O primeiro papa nascido nos Estados Unidos enviou uma carta ao rabino Noam Marans, diretor de assuntos inter-religiosos do Comitê Judaico norte-americano, que publicou a carta na plataforma X na noite de segunda-feira.
“Confiando na assistência do Todo-Poderoso, eu me comprometo a continuar e fortalecer o diálogo e a cooperação da Igreja com o povo judeu no espírito da declaração Nostra Aetate do Concílio Vaticano II”, disse Leão na carta.
Nostra Aetate foi um documento de referência do Concílio de 1962-1965 que repudiou o conceito de culpa coletiva dos judeus pela morte de Jesus e incentivou o diálogo com religiões não cristãs.
O breve documento revolucionou as relações católicas com os judeus após séculos de perseguição e desconfiança. O diálogo ocorrido nas duas décadas seguintes possibilitou que o papa João Paulo 2º se tornasse o primeiro pontífice a visitar uma sinagoga, fazendo um discurso no principal templo de Roma em 1986, onde chamou os judeus de “nossos amados irmãos mais velhos”.

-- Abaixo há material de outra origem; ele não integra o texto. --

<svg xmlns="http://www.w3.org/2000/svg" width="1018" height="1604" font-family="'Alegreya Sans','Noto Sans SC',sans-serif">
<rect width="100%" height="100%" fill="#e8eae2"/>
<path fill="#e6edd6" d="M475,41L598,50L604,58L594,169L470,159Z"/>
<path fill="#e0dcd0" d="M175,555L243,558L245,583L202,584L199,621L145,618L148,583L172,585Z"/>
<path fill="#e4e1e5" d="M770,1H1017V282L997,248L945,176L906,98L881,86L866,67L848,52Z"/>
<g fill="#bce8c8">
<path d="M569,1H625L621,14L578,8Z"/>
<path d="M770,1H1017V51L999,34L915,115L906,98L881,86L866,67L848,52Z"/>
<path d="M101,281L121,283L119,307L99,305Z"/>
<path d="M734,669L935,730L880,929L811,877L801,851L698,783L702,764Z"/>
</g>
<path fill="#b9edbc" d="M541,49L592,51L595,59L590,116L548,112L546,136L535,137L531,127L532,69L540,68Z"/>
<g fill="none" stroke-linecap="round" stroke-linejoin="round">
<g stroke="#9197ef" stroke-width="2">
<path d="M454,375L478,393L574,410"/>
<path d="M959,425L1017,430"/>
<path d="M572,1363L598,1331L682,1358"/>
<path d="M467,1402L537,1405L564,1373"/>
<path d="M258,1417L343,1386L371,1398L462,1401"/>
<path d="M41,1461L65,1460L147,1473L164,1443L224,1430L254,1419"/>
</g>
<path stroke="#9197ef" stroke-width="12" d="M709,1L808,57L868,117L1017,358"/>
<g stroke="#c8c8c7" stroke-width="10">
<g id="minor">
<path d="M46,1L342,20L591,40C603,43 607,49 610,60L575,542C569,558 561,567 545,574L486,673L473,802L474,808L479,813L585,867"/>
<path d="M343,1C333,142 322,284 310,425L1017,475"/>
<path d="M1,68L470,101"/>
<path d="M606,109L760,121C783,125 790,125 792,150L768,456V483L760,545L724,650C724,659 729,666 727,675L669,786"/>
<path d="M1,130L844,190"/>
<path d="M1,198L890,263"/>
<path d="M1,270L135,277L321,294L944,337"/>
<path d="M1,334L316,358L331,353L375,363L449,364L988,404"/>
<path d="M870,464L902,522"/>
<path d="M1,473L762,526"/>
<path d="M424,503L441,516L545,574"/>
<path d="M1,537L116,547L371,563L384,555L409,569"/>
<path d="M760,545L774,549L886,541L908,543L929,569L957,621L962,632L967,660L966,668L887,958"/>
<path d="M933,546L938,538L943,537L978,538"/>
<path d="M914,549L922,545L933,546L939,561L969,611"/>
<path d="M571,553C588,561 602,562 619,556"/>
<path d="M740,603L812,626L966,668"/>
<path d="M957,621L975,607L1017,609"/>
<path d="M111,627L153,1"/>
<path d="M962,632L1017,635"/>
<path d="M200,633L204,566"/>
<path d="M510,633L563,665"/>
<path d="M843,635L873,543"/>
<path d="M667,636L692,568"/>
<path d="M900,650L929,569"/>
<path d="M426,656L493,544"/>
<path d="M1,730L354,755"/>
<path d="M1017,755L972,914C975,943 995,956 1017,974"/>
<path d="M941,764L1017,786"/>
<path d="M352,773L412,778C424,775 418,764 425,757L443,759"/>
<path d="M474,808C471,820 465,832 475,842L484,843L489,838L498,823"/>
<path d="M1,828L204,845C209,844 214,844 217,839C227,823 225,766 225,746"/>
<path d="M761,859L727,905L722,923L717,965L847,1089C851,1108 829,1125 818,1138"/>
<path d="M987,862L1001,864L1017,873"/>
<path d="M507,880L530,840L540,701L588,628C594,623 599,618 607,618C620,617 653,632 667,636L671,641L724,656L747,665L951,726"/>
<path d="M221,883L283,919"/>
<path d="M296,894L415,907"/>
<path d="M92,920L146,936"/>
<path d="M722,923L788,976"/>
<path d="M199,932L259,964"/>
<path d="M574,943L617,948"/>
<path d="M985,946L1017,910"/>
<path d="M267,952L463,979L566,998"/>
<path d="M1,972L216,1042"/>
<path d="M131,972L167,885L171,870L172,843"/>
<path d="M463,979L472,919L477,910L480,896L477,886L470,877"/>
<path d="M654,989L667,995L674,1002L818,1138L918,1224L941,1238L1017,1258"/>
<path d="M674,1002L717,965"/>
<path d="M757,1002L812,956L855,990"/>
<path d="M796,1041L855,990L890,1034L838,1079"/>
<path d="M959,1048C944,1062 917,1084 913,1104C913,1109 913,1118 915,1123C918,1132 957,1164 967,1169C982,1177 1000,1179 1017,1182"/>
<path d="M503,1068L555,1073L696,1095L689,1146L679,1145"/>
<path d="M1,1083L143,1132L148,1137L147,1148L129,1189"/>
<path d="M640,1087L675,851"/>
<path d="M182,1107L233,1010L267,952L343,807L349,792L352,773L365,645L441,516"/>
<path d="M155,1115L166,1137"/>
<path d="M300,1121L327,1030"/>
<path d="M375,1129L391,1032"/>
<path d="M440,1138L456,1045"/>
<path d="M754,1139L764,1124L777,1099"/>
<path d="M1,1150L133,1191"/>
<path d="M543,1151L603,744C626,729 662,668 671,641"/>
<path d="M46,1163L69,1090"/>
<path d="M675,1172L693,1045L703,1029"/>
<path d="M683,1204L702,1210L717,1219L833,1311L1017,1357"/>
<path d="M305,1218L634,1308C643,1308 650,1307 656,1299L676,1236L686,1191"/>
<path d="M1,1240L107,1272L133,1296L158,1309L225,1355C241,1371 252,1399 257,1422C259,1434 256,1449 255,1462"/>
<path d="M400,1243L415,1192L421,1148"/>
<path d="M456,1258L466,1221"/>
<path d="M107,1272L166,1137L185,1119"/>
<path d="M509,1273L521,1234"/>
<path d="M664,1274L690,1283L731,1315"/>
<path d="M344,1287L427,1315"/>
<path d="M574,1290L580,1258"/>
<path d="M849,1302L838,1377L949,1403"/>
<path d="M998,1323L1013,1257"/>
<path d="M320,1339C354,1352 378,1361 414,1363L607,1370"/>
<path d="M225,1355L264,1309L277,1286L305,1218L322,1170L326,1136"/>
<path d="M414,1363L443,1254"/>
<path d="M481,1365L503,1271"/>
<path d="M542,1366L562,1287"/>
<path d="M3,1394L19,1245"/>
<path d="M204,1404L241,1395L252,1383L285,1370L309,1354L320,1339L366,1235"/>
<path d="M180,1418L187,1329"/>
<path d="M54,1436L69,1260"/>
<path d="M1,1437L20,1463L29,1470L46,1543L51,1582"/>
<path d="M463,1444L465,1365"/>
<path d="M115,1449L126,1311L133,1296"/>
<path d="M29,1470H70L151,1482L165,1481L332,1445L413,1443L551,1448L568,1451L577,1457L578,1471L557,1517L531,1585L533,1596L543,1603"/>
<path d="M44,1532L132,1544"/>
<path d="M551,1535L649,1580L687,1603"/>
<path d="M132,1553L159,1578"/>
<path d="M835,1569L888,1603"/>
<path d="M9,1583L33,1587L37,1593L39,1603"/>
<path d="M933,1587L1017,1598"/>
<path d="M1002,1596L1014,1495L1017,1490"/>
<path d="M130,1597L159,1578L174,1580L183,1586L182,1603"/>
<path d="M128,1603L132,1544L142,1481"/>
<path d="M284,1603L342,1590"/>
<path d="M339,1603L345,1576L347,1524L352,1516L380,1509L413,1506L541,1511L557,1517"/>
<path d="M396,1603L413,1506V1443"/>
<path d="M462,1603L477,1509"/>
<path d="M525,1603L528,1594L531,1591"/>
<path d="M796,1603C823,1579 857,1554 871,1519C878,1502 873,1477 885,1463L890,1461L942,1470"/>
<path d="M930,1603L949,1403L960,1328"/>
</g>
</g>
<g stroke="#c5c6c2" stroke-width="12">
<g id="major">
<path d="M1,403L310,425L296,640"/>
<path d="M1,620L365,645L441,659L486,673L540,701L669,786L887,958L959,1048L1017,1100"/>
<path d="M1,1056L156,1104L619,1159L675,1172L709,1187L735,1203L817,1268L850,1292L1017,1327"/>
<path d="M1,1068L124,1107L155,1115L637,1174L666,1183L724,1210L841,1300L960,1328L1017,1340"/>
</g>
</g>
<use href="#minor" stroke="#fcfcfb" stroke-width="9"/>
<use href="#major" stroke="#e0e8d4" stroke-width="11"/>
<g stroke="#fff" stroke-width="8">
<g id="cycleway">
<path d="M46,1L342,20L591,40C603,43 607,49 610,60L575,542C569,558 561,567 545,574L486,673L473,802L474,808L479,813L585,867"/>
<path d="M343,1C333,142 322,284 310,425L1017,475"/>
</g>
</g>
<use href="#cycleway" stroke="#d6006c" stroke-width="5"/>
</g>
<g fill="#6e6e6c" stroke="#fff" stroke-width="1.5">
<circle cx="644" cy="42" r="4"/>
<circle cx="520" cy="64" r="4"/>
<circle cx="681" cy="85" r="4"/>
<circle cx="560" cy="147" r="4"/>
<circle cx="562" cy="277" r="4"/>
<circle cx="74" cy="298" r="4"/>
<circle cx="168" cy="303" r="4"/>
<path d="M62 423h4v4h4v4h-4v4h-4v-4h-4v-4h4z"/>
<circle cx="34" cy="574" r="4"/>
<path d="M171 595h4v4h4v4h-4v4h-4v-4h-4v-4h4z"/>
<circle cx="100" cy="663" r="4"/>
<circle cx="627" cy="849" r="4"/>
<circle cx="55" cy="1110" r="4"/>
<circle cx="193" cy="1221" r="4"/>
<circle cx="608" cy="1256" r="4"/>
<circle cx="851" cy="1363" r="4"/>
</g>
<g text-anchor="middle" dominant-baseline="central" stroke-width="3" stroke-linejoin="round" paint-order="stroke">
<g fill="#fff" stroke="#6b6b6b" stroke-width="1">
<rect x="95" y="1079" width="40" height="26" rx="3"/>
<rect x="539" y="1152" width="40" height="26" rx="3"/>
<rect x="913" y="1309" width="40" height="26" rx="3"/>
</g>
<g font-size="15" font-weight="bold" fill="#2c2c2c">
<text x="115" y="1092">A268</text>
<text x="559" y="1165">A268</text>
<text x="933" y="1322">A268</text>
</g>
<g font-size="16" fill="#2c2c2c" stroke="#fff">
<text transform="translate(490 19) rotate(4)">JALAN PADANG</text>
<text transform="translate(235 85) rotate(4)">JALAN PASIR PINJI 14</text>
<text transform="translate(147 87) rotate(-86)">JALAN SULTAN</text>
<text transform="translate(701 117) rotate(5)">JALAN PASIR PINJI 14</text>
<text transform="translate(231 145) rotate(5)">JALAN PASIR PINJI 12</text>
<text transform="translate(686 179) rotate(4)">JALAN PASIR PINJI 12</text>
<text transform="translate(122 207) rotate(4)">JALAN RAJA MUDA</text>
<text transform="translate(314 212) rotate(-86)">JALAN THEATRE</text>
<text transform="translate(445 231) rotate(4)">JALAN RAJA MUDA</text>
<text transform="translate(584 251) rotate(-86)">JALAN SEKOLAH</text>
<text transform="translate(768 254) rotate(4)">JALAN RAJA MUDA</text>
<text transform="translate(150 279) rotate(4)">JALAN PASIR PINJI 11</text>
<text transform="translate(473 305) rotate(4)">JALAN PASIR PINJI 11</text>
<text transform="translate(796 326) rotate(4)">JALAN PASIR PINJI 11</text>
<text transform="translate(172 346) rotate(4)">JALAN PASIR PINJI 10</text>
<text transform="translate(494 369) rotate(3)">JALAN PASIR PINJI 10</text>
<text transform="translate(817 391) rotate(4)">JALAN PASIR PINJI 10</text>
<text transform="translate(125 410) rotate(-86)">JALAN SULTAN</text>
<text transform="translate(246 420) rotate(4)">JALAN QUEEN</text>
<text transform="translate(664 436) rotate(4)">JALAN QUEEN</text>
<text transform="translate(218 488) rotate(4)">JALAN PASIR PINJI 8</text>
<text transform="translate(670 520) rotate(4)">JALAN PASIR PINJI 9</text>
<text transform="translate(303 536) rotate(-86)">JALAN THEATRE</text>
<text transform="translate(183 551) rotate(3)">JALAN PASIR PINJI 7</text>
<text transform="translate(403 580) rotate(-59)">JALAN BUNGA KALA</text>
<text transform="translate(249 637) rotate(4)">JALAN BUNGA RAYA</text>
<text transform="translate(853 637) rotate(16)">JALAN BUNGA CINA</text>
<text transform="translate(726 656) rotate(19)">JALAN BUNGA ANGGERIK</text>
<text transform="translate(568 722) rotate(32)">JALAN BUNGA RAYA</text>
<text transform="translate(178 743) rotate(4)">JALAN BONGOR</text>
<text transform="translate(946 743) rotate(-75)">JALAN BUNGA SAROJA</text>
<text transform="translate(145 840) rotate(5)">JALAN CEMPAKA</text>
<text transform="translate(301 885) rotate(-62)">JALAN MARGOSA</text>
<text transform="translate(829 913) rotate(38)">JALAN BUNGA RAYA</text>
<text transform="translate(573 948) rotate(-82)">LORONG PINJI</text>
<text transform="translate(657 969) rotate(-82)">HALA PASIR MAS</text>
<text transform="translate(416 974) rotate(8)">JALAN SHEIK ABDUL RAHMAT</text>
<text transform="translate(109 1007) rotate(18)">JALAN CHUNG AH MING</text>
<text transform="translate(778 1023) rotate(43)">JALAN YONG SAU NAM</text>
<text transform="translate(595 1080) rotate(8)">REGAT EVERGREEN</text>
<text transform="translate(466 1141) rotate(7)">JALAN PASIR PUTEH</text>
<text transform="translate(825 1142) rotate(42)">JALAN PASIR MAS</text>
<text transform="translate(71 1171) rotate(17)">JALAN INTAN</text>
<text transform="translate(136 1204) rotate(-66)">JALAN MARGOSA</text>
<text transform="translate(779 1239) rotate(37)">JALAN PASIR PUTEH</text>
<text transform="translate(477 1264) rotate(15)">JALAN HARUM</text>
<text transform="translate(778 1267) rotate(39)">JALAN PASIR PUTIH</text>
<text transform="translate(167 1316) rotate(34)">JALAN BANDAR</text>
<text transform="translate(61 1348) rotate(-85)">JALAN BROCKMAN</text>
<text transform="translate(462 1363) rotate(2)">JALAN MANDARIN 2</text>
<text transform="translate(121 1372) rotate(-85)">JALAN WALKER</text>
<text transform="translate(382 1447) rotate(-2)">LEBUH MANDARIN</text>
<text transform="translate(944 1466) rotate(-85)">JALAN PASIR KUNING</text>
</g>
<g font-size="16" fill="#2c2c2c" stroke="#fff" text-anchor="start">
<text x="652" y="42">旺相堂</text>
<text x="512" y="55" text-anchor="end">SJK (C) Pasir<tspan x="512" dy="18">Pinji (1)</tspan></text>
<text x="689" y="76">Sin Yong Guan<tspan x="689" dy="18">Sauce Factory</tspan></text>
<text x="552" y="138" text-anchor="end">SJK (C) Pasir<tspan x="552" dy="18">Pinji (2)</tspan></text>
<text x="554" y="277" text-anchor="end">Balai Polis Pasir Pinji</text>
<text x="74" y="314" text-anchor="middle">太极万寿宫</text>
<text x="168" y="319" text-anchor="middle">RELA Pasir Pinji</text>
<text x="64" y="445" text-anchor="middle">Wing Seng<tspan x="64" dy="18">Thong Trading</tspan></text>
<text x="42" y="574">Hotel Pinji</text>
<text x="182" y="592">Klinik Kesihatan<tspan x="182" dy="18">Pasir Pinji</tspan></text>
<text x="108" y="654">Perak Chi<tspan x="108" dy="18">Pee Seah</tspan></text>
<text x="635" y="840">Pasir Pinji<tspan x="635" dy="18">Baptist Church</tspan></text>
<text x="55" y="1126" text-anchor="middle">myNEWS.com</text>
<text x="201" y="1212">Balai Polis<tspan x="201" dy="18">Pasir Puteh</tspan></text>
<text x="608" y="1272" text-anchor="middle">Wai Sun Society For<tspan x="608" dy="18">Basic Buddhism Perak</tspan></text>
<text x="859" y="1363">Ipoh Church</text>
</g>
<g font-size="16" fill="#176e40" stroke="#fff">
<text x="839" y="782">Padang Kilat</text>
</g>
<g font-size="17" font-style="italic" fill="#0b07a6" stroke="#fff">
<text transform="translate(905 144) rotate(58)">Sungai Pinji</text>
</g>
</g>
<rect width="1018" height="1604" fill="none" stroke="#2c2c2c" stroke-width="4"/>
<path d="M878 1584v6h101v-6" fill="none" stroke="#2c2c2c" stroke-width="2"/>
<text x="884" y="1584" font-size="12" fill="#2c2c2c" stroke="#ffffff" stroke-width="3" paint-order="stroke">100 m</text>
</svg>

Após anos de relações muitas vezes tensas, o Vaticano e Israel assinaram um “acordo fundamental” em 1993 e trocaram embaixadores plenos no ano seguinte.

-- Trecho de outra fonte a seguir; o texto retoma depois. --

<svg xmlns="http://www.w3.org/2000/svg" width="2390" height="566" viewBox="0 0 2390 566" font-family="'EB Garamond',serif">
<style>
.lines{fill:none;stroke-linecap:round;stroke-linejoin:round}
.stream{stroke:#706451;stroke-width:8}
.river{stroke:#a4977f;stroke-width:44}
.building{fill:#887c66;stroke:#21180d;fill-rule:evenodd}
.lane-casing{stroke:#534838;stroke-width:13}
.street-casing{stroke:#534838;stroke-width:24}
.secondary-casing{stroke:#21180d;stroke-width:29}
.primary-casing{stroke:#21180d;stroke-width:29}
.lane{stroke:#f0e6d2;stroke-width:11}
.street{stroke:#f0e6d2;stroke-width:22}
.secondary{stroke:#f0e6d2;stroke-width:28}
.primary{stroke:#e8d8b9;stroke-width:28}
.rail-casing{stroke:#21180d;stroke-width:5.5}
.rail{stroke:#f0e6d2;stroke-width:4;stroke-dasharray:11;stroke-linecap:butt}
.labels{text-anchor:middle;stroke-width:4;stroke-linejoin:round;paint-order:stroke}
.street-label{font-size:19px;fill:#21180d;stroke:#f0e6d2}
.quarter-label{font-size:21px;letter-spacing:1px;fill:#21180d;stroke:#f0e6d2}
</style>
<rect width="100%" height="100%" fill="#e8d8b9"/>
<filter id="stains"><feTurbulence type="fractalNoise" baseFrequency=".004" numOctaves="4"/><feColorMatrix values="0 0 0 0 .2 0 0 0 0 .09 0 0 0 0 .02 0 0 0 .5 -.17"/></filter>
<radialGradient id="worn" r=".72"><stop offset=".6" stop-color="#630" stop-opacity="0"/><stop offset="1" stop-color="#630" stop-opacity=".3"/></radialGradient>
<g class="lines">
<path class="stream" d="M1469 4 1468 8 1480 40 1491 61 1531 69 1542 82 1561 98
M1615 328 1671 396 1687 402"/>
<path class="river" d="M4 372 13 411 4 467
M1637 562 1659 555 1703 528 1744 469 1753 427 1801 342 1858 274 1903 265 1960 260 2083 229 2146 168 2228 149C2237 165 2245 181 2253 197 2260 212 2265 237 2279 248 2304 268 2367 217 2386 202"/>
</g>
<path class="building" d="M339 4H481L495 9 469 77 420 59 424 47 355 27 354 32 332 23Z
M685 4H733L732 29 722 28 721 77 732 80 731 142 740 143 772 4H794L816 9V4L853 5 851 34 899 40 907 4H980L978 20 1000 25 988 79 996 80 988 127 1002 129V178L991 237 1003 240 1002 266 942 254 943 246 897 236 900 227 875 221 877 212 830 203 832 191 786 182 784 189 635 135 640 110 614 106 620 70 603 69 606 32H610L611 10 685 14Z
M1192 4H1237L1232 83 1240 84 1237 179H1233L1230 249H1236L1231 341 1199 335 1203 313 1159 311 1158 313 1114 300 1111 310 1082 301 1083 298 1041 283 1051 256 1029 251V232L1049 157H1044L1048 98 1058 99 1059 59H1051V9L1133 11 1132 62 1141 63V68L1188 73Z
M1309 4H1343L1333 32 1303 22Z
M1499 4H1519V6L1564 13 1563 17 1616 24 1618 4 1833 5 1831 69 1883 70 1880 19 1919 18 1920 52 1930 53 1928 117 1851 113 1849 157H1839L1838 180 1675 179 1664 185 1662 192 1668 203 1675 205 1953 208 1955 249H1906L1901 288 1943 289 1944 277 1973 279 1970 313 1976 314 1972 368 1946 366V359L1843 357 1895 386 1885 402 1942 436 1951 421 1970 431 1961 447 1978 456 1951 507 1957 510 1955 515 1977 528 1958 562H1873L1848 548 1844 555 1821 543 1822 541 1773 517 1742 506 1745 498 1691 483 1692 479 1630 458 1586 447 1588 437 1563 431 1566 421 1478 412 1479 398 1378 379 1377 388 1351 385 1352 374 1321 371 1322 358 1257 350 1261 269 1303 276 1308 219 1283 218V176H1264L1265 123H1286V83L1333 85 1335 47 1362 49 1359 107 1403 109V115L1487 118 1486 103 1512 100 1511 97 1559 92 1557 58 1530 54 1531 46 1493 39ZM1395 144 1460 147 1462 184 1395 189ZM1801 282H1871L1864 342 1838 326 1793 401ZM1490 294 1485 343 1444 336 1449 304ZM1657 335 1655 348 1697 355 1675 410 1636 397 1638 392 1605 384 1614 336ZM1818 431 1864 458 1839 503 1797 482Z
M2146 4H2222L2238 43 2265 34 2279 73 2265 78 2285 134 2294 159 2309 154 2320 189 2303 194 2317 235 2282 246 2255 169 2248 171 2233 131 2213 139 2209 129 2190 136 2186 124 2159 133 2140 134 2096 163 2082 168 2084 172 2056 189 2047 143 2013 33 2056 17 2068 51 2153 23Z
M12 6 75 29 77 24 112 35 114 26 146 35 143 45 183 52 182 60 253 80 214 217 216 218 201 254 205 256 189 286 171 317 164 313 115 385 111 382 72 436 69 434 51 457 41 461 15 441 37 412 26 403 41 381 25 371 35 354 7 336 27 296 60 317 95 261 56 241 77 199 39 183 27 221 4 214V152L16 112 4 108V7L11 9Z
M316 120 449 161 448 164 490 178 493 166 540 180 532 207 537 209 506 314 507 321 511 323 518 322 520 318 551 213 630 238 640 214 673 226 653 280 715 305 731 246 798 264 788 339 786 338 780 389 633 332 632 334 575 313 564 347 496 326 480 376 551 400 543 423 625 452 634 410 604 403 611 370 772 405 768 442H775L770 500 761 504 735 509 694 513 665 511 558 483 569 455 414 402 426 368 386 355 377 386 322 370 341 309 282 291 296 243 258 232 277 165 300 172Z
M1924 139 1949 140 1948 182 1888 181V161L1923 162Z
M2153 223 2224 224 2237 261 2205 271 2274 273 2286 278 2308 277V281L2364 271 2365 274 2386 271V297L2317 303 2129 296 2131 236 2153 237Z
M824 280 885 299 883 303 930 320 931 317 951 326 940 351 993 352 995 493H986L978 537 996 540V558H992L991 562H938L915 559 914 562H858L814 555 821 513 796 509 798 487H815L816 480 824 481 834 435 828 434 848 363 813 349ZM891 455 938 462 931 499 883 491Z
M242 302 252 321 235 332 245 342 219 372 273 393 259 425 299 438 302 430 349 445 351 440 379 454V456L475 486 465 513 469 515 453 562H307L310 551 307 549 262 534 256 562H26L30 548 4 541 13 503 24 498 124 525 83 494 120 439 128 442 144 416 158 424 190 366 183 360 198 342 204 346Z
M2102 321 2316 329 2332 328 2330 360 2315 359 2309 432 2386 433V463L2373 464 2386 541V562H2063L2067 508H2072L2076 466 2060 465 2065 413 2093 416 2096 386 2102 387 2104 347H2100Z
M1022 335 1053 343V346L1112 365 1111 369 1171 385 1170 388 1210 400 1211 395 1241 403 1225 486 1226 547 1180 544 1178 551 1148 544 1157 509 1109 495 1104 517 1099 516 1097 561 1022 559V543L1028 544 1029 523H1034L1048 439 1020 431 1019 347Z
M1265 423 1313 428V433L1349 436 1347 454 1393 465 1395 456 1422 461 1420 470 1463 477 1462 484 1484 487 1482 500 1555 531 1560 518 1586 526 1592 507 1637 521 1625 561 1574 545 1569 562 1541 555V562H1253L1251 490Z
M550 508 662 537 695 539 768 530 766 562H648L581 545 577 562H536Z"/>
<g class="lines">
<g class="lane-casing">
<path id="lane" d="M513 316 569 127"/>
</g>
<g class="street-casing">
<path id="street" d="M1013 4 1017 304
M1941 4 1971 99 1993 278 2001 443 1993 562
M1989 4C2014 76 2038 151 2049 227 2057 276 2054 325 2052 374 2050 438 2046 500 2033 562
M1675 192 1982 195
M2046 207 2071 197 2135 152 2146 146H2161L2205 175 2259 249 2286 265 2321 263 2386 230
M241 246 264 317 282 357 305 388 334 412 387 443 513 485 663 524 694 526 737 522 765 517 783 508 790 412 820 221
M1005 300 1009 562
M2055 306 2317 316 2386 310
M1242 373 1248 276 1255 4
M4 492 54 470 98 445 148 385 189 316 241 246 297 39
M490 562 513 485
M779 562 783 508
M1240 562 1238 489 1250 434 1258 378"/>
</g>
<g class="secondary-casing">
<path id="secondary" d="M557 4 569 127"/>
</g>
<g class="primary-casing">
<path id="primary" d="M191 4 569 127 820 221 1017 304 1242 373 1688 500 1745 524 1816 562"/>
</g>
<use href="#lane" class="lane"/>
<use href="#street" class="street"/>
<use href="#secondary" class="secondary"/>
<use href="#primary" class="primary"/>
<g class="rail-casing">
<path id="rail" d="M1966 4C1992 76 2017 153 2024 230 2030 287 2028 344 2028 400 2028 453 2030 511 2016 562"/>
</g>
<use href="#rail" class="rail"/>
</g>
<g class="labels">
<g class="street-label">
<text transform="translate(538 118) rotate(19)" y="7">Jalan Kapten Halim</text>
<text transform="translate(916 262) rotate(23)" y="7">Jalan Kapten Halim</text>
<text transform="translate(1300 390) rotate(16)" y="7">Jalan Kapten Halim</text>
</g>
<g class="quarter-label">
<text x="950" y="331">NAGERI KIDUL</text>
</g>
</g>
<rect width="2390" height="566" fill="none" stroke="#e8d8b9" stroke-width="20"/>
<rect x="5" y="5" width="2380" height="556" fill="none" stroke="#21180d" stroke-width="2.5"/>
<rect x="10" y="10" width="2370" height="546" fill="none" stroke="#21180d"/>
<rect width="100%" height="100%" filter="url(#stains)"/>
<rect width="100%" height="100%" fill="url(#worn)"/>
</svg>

Participação na missa inaugural de Leão
- Marans participará da missa inaugural de Leão no domingo.
- Mais de uma dezena de outros líderes judeus de todo o mundo também devem comparecer.
Ainda não estava claro se algum líder do governo israelense participaria da missa.
Embora o falecido papa Francisco tenha frequentemente condenado o antissemitismo, as relações entre o Vaticano e Israel azedaram após o início da guerra em Gaza em 2023.
Os militantes do Hamas atacaram Israel em 7 de outubro de 2023, matando cerca de 1.200 pessoas e levando cerca de 250 reféns para Gaza. Mais de 52.000 palestinos foram mortos em Gaza desde então, afirmam as autoridades palestinas, e áreas do enclave foram destruídas.
Francisco, que visitou a Terra Santa em 2014, sugeriu em novembro passado que a comunidade global deveria estudar se a campanha militar de Israel em Gaza constituía genocídio, em algumas de suas críticas mais explícitas à conduta de Israel na guerra contra o Hamas.